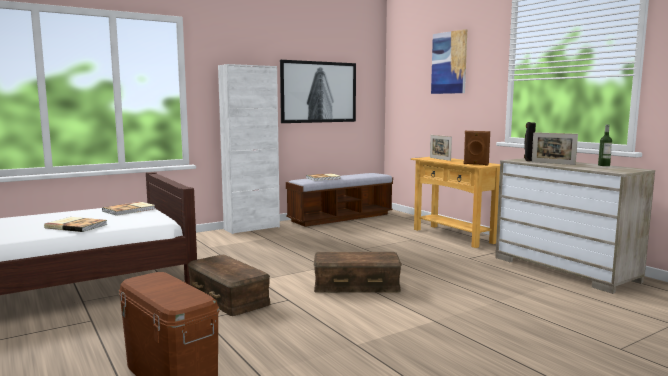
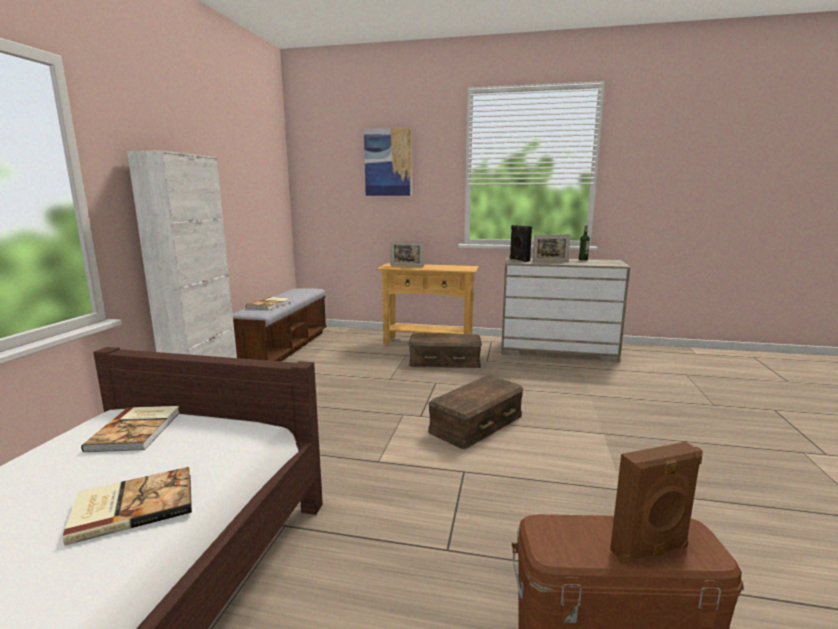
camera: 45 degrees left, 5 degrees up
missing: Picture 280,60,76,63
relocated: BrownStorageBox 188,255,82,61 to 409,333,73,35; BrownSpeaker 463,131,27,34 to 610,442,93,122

(TRY IT) The full listing, reproduced exactly and without pictures, is the expected output.

(WRITTEN SOLUTION)
camera: 45 degrees left, 5 degrees up
missing: Picture 280,60,76,63
relocated: BrownStorageBox 188,255,82,61 to 409,333,73,35; BrownSpeaker 463,131,27,34 to 610,442,93,122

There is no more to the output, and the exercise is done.